Landmine Count: 10 to 20 million
Estimates of the number of Angolan landmines range between 10 and 20 million, which equates to at least 1 to 2 land mines for every person in the country. U.N. estimates put the number of Angolan amputees resulting from the silent killers at 70,000. For three decades mines were scattered in Angola’s fields, villages, roads, and other unexpected places to intimidate, maim and kill innocent victims. Land mines have a devastating effect upon the environment by restricting the movement of people, deterring farming, disrupting economies, and killing and mutilating many innocent men, women, and children. In 1993 a UN General Resolution moratorium on the sale and export of antipersonnel land mines was passed. However, international consensus has yet to be achieved and Angola’s problem continues unabated.
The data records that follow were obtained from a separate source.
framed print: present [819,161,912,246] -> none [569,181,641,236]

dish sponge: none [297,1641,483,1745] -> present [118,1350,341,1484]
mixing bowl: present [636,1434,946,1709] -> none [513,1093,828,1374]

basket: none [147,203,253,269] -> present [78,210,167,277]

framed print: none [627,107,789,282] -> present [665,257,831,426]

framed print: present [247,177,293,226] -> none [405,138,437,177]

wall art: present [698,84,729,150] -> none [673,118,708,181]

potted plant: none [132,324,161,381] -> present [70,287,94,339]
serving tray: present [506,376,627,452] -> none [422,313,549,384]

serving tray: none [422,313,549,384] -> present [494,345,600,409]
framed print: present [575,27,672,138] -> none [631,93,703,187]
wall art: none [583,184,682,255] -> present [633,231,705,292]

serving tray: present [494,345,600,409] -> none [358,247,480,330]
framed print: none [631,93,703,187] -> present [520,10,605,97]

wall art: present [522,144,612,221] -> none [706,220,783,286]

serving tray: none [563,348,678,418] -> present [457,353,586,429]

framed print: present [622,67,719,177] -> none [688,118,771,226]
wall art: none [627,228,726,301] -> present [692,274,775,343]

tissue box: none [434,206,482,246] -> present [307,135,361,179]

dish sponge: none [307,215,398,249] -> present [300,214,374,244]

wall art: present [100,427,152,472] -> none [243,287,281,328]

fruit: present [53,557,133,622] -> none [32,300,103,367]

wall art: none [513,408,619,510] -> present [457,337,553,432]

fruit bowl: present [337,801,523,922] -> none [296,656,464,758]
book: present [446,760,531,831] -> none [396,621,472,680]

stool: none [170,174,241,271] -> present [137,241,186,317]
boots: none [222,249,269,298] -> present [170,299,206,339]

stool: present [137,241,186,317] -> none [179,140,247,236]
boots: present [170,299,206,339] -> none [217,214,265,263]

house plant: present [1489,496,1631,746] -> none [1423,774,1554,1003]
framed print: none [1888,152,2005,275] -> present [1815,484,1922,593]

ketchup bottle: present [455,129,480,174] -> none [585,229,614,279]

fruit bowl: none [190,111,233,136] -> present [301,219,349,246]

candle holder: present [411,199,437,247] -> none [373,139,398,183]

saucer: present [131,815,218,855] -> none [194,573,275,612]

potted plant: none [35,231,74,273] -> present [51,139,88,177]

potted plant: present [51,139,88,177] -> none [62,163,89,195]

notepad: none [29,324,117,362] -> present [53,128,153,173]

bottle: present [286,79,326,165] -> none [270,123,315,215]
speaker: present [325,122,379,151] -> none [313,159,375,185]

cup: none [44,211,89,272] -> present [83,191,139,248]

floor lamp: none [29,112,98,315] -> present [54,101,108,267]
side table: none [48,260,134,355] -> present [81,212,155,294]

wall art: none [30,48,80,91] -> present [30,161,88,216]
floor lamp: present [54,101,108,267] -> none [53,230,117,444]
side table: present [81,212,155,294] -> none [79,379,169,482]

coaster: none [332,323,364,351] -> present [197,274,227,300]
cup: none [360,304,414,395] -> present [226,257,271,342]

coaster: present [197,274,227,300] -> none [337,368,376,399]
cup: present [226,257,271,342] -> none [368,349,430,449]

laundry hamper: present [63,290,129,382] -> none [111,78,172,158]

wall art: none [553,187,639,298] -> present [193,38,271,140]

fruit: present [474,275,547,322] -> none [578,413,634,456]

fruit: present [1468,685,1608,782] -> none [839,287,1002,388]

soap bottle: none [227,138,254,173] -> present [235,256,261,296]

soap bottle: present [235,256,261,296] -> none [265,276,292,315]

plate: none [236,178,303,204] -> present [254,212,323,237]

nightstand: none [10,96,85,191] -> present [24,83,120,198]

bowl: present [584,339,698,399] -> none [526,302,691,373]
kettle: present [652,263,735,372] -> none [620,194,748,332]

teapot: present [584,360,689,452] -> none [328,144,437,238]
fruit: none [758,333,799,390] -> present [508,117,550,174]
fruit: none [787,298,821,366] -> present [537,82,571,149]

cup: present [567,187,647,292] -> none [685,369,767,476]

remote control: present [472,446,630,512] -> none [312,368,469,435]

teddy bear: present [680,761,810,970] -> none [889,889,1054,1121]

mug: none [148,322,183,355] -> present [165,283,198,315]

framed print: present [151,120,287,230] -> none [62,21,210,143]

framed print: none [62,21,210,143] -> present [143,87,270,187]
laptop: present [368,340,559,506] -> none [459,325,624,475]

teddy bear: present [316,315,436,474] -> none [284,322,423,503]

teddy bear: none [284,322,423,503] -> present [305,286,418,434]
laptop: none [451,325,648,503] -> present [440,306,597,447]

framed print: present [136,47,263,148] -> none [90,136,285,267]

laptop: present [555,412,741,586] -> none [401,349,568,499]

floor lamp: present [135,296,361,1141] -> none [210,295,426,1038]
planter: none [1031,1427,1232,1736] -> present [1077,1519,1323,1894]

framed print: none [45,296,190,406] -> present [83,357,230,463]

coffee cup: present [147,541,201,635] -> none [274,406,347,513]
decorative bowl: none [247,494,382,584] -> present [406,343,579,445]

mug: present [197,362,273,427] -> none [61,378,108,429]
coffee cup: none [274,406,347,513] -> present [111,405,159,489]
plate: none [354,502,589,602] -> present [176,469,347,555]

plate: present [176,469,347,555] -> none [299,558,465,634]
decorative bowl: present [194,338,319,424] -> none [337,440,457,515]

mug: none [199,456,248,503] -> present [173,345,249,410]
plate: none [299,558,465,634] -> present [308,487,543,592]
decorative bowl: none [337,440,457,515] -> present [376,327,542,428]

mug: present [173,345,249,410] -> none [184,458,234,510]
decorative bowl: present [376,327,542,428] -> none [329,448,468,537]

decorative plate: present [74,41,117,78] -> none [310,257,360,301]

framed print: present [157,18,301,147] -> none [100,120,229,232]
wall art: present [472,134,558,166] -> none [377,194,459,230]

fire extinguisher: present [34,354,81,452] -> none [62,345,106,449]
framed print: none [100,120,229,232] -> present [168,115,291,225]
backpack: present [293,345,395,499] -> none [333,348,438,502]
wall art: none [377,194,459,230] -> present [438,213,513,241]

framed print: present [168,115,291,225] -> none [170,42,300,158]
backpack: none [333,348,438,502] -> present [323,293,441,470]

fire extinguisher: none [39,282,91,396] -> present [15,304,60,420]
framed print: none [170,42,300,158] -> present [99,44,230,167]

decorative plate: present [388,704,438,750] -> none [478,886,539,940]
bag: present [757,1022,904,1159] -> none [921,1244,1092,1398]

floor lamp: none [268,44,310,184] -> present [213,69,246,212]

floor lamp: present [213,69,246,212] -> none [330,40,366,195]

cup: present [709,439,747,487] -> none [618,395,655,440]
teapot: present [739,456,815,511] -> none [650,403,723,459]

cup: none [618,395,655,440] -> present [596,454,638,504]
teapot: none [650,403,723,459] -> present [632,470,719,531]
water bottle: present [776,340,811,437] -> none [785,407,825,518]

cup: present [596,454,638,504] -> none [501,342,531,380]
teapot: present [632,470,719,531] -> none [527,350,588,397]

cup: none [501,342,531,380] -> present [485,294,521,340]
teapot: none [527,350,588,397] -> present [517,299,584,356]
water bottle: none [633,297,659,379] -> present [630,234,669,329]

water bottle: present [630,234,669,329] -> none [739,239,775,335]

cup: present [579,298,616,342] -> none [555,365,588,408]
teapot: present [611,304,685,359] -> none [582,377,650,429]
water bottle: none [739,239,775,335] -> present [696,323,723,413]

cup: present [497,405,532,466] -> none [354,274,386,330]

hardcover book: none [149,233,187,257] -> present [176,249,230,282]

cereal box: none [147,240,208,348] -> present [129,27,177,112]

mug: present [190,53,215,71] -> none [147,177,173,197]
Landmine Count: 16 million
Landmine and unexploded ordnance (UXO) contamination in west and southwest Iran, particularly the provinces of Kurdistan, Western Azerbaijan, Khuzestan, and Kermanshah, results from the 1980-1988 Iran-Iraq conflict. Government officials claim that Iraq planted some 16 million landmines in Iran during the 1980s, contaminating an area of over 42,000 square kilometers. Landmines and UXO are reported to have severely limited agricultural production in the five provinces along the Iraqi border. They also compromise exploitation of oil fields. Mine and UXO contamination has affected historical sites and hindered archeological studies in southwest Iran.
Landmine Count: 23 million
World War II and the Egypt-Israel wars of 1956, 1967, and 1973 have left Egypt a mine-affected country. Egypt often cites a figure of 23 million landmines buried in the country. Egypt’s problem stems from the fact that its land mines are old and hard to locate and were designed for use against tanks, whereas international criticism is generally focused on anti-personnel mines. According to the ministry of defense, mines have hampered human and economic development and have killed and injured thousands of civilians. Seven million mines have been cleared from the western desert in the past 15 years and three million from the Sinai desert. The nomadic people refer to waste tracts of desert minefields as “The Devil’s Garden.”